Последний раздел книги посвящен «Принцессе Турандот» — спектаклю, о котором Вахтангов думал еще в десятые годы и так и не увидел его премьеры в 1922-м. «Турандот» — легенда вахтанговского театра и российского театра вообще. Из рецензий, российских и зарубежных, видно, как захватил он и критиков, и зрителя, как стало понятно, что эстетические поиски Вахтангова оформились, но остались живыми, подвижными, открытыми времени и меняющимся его запросам. Об этом писал С. Мстиславский в статье “Принцесса Турандот” в Третьей студии МХТ. Новое и старое». (Экран, 1922): «…мерою незаконченности определяется мера жизненности: закончено — только мертвое. Спектакль, театр — «законченным» быть не может. Ибо театр есть вид жизни: не картина жизни — но самая жизнь. И жизнь, быть может, более подлинная, чем так называемая «настоящая» жизнь: жизнь в быту».

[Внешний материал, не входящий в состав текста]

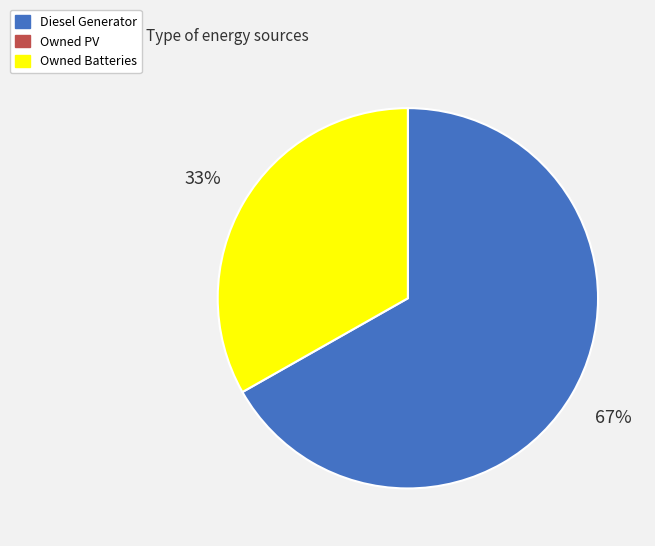

Count the number of slices in the pie.

2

В постановке «Турандот» зритель увидел настоящую «игру в театр». «Игра в театр» — вот подход постановщика. Отсюда естественное звучание иронии. Это ироническое звучание дает нам увидеть «кухню театра»… «Игра в игру»! И вот актеры играют не роли, а самую игру в роли. Потому-то они и одеты так странно… Представление сказки Карло Гоцци закончилось — мы поймем, что игра в игру прекратилась: Мансурова, Завадский, Щукин, Захава и все остальные, утомленные забавой, разойдутся по домам. Разойдутся со спокойной совестью, ибо они никого не обманывали, никем не притворялись настолько, чтобы в притворстве зажить настоящими чувствами, никого не старались убедить, что кашне есть действительно борода, а нож для разрезания книг — кинжал. Они искусно, ловко и находчиво играли в трудную игру в театр» (Ю. Соболев. «Игра в театр». Вахтангов и «Принцесса Турандот». Театр и музыка. 1922).
Б. Пильняк, сбивчивость и невыстроенность статьи которого легко принять за вдохновенный импрессионизм, интуитивно почувствовал внутреннюю свободу вахтанговской постановки, безошибочно для русской культуры соединив имя режиссера с именем Пушкина. «Чеховская «Чайка» уплыла, ее заменила «Ту-ран-д-от». вышли актеры, из которых никому не больше 28 лет… Пушкин — молодость, крепкость, радостность. Пушкин никогда не был старше двадцати восьми лет. И вот я увидел тогда на «Турандот» — это пушкинство, … никак не старше 28 лет. И в этом «наоборот» я применил — современность подлинную, …, ибо ведь все в России сейчас «наоборот». (Б. Пильняк. Пушкин и пушкинство. Театр. 1922).
Один из критиков назвал «Турандот» концом вахтанговского пролога. «Кристаллизовав» (выражение П. Маркова из статьи о Вахтангове) в этом спектакле свое видение современного театра, режиссер завещал ему свободу развития, отвлеченность от современности и одновременно связь с ней. Вахтангов придал идиоматическому выражению «театральная игра» первоначальный смысл, очистив его от мертвизны традиции, освободив от прямой и назидательной публицистичности, вместо театра-кафедры вернул театральные подмостки. Апофеоз его поисков — «Принцесса Турандот», явившаяся в 1922 году в послереволюционной Москве и почему-то уцелевшая в те годы, когда, казалось, ничто живое и свободное не могло выжить, временами сходя со сцены, возвращается, являя собой живой театр и живой поиск современной игры.